Harry Potter and the Glorification of Zero Effort
Harry Potter and the Goblet of Fire was on TV last night and I flipped it on for a couple minutes before I went to sleep. Let me get this out of the way first: I enjoy the Harry Potter books/movies. I think they're filled with mystery and intrigue (which I enjoy) even though you can probably guess the general ending to each book after no more than a quarter of the page content.
The thing that always gets me with these movies is that they promote the idea of the "fixed mindset". In Harry's case, he's been born into the idea that he's the only one that can stop Voldemort and be the hero. This plays out nicely in the books/films (let's not pretend that this fact was in any way a spoiler) but there's something missing. Harry is hardly a decent student in any of the first few books and when he's not letting his natural talent for magic solve his problems, he's running around shouting "Expelliarmus!" at the top of his lungs until something goes right. It works out for Harry, I guess, but it hardly gives the right ideas to budding students.
Many students of my generation will be familiar with this situation: I was given one reason or another to believe that I was "smart" in grade school and therefore could coast through school on a couple hours of studying right before a test and raw brain power. This may have worked for a couple years but I quickly (though not as quickly as I would have liked) realized that there are lots of difficult or just simply time consuming things to learn in this world and that these things require a significant amount of effort to learn. Unfortunately, the cultural damage is done (Harry Potter is not the first, nor will he be the last to employ raw talent in the entertainment industry) and students like myself often get frustrated when learning is difficult or takes too long. Manifestations of this issue go so far as to suggest that difficulty learning something means that you're a failure or simply not good enough to learn the material.
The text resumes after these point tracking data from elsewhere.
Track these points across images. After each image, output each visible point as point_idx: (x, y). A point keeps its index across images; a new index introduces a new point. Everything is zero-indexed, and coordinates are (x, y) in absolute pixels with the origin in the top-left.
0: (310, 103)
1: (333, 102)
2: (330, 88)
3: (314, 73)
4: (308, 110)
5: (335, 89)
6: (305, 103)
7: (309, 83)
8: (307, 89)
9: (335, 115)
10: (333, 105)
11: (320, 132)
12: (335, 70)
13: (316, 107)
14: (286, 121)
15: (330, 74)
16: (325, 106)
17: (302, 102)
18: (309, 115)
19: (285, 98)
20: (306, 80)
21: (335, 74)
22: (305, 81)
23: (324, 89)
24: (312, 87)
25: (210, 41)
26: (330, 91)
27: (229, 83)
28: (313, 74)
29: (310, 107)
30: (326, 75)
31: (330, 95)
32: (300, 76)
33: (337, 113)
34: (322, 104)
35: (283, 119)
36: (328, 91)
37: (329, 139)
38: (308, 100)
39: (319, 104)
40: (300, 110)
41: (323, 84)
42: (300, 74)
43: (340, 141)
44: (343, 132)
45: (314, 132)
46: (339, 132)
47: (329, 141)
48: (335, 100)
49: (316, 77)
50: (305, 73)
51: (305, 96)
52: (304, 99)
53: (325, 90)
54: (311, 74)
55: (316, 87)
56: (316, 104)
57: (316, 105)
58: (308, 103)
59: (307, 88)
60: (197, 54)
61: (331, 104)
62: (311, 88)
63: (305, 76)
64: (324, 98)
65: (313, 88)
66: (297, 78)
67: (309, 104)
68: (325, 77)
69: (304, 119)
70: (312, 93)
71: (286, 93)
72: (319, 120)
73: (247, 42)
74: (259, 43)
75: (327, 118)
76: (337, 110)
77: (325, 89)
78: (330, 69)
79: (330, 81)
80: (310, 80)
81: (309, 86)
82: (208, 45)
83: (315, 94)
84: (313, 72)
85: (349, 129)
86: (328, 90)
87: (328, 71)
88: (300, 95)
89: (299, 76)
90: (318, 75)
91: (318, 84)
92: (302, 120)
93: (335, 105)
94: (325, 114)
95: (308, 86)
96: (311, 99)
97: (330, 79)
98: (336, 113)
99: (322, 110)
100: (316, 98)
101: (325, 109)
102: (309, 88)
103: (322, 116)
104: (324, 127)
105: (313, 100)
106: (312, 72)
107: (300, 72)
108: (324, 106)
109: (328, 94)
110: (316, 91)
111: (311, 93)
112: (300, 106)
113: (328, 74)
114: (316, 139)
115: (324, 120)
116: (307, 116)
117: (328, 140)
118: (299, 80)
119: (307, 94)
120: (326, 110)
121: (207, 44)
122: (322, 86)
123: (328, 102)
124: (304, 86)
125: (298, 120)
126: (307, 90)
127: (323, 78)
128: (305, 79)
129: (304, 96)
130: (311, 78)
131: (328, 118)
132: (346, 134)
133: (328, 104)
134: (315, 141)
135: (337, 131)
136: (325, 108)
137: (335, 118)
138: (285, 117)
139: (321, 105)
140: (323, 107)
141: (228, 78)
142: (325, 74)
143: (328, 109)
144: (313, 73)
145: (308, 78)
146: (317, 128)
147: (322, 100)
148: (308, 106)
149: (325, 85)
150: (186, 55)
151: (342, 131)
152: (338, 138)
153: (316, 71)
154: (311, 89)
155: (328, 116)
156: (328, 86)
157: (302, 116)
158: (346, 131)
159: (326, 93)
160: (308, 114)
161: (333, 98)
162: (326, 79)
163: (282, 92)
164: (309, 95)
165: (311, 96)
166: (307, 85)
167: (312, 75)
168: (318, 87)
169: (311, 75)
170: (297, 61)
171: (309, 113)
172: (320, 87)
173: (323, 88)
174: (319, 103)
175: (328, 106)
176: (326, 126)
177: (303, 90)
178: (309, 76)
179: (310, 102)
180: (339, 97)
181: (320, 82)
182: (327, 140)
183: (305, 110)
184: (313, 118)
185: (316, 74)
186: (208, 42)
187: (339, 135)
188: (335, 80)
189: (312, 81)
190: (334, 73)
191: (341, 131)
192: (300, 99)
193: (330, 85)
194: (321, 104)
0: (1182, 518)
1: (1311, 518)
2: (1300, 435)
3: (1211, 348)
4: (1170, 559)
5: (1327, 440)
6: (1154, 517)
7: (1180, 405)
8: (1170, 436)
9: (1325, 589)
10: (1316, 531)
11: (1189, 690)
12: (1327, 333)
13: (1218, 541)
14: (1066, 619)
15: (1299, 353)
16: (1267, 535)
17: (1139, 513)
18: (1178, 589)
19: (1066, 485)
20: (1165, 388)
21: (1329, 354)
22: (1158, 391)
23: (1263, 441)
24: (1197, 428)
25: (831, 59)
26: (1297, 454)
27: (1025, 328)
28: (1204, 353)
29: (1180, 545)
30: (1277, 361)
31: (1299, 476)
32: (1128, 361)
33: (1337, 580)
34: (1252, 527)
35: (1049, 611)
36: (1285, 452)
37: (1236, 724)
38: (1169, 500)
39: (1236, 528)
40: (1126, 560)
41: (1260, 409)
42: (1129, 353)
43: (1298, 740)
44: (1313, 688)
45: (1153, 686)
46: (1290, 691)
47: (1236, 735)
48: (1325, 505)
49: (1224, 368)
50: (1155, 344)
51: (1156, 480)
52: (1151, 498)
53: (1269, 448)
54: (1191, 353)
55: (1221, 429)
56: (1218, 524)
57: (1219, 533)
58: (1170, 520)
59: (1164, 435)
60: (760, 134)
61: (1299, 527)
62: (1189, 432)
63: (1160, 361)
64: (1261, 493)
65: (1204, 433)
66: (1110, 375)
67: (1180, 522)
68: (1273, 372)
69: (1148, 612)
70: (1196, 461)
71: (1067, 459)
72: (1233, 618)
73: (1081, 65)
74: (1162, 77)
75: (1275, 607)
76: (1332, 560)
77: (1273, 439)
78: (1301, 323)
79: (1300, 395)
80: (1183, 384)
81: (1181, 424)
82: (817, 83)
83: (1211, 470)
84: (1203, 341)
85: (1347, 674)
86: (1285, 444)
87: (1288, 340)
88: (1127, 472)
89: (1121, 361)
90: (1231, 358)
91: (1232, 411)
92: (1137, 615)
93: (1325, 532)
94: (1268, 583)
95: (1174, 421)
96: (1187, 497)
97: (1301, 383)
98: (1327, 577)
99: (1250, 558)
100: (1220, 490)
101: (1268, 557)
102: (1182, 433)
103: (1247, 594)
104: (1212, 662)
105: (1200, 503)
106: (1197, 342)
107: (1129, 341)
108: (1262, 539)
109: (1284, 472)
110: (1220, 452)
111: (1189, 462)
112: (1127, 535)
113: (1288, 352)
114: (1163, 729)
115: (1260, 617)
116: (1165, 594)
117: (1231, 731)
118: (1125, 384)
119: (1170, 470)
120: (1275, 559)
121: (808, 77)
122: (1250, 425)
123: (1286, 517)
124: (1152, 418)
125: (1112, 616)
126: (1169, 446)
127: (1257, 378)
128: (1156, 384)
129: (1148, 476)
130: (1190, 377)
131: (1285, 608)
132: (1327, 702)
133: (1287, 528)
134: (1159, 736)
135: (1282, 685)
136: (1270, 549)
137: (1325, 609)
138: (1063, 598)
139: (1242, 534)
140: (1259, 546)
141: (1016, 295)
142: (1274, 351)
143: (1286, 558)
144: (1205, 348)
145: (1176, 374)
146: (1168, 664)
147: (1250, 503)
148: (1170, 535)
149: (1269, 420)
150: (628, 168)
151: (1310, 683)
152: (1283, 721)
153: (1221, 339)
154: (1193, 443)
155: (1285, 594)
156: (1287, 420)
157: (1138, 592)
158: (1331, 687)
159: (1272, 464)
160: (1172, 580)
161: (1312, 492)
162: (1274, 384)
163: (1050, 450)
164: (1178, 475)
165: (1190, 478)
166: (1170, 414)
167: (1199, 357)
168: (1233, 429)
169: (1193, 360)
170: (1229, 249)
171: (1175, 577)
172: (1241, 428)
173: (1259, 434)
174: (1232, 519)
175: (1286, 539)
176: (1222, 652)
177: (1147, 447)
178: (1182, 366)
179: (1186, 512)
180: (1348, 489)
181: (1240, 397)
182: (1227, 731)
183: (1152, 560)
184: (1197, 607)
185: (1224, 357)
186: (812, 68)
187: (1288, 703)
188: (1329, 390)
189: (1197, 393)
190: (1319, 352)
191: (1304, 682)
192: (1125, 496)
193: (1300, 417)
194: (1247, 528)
When it all really boils down, learning something - being good at something - takes effort and the better you are with a skill, the more effort it takes to improve on all the little subtle pieces that you hardly even noticed before. If there's a single piece of information I wish I understood growing up, it would probably be this: zero effort is a myth, effort yields results, innate skills are limited to passing gas.
Published on July 27, 2009 at 2:47PM.